Al encenderla, el ambiente se transforma con una fragancia cálida y envolvente que invita a la quietud. Un aroma amaderado, profundo y reconfortante, donde las notas se funden sin estridencias para crear una sensación inmediata de calma y estabilidad. No invade ni empuja: sostiene. Convierte cualquier estancia en un refugio íntimo, silencioso y reparador.
En su interior descansan elementos naturales elegidos para reforzar esta energía de protección y contención. El ojo de tigre, piedra protagonista, aporta firmeza interior, seguridad y sensación de resguardo cuando hay dudas o cansancio emocional. Los chips de apatito azul ayudan a calmar la mente, ordenar pensamientos y liberar tensión interna, favoreciendo una comunicación más honesta contigo misma. El anís estrellado, presente como amuleto natural, se asocia al resguardo, la armonía y la purificación del entorno.

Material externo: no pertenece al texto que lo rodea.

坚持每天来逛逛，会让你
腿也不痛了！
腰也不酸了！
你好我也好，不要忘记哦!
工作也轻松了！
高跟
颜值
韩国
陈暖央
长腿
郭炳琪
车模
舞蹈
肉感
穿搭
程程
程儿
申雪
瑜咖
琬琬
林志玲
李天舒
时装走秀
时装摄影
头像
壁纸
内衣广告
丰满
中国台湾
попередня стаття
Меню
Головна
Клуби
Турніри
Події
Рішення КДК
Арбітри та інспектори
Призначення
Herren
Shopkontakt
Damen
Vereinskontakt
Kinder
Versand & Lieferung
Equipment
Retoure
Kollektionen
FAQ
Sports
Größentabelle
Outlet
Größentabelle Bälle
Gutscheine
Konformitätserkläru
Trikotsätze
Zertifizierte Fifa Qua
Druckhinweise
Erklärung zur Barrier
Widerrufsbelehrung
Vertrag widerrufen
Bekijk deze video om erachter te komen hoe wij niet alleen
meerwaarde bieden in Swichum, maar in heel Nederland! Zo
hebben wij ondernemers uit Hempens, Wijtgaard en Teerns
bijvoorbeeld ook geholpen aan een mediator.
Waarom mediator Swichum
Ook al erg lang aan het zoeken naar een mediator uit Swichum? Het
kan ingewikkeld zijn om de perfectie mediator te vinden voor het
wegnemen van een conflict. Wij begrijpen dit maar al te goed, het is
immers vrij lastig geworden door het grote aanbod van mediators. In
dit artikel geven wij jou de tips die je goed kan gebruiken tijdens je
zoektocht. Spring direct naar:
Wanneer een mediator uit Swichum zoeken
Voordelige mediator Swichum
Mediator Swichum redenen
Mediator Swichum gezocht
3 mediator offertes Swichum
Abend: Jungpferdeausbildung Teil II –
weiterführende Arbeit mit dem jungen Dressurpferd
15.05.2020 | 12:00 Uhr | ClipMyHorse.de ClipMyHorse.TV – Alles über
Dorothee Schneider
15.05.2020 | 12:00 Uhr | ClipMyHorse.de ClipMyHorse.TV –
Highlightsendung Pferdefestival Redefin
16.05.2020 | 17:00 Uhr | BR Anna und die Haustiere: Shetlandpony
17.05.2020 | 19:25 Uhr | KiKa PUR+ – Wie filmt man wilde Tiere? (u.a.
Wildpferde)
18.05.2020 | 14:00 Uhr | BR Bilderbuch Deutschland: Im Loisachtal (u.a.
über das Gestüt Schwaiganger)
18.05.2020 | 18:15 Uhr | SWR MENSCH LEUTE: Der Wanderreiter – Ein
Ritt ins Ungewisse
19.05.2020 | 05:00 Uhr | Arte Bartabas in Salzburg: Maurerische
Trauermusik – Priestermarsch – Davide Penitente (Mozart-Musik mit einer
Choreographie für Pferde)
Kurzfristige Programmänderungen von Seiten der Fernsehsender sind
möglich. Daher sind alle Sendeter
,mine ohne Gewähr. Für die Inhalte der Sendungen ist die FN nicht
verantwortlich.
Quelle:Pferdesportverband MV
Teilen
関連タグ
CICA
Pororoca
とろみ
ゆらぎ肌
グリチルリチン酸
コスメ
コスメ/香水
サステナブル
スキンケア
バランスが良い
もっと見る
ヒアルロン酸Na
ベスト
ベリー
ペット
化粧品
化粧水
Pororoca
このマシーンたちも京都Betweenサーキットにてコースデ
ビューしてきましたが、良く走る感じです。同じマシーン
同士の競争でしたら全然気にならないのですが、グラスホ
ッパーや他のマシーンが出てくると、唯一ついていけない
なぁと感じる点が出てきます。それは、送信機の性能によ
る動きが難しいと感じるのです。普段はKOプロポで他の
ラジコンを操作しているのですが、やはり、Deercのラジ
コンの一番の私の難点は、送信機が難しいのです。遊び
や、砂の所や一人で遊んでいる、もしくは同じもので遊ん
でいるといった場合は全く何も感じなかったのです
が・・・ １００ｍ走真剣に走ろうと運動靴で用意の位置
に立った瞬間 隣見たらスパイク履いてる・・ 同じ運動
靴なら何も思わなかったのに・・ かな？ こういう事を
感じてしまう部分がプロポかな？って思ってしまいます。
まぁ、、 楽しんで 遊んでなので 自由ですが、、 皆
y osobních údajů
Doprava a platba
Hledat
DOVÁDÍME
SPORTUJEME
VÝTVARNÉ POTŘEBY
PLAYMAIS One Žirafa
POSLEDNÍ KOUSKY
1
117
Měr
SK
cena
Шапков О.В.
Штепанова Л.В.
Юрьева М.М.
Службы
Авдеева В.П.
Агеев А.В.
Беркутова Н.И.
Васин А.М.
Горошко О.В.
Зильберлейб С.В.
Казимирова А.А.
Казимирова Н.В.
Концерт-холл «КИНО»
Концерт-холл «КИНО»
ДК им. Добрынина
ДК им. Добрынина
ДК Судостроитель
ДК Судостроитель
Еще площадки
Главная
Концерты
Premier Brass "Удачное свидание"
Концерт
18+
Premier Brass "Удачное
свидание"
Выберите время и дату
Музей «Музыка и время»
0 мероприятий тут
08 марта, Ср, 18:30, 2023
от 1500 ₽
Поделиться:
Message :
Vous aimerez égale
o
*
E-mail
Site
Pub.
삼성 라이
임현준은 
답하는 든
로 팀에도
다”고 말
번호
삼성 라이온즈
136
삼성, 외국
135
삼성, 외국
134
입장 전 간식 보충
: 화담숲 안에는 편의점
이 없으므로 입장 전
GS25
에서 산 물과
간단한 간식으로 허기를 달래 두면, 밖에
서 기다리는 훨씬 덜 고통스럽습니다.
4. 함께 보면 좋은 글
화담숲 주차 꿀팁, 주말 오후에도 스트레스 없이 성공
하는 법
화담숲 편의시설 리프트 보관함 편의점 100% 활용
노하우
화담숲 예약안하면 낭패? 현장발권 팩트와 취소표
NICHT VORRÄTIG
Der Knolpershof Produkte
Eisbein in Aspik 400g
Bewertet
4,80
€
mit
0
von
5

La cera en tono azul turquesa envuelve el conjunto con su simbolismo de paz profunda, equilibrio emocional y sensación de amparo. Cada elemento ha sido elegido para transmitir estabilidad, protección y una calma firme que no se rompe, creando una vela que acompaña cuando el alma pide silencio y sostén.
Refugio está pensada para acompañarte durante aproximadamente 30 horas de encendido consciente, permitiendo que la sensación de seguridad se asiente poco a poco. Contiene unos 430 g de cera vegetal y se presenta en un cuenco de 10,5 cm de diámetro y 5,5 cm de altura con tapa, una presencia sólida que permanece incluso cuando la llama se apaga.
Cada vela se elabora de manera artesanal, cuidando cada detalle del proceso. Incluye un cuenco hecho a mano en resina mineral ecológica por Alma en Cera, una tapa blanca artesanal elaborada pieza a pieza y una tarjeta ritual premium con afirmaciones exclusivas que acompañan la experiencia. El empaquetado está pensado desde el respeto al entorno y al objeto, ideal para regalar o regalarte.
Cuando la vela se haya consumido, el cuenco puede limpiarse y seguir acompañándote. Un pequeño espacio donde guardar tus piedras, tus joyas o cualquier objeto que te ayude a mantener viva esa sensación de refugio. Porque lo que sostiene no desaparece cuando la llama se apaga.
Utilizamos cera vegetal, mechas de algodón orgánico sin plomo ni metales pesados, fragancias certificadas bajo normativa europea y colorantes de origen vegetal. Es un producto vegano y no testado en animales, creado desde el respeto por el proceso y por quien lo recibe.
Si lo deseas, puedes personalizar la vela sustituyendo la tapa blanca por una tapa premium en el color que más resuene contigo —rosa, azul, amarillo, naranja o verde— seleccionándola antes de finalizar tu compra.
Refugio no acelera. Contiene, protege y recuerda que siempre puedes volver a ti.
Afirmación “Me sostengo, me protejo y descanso en mi centro.”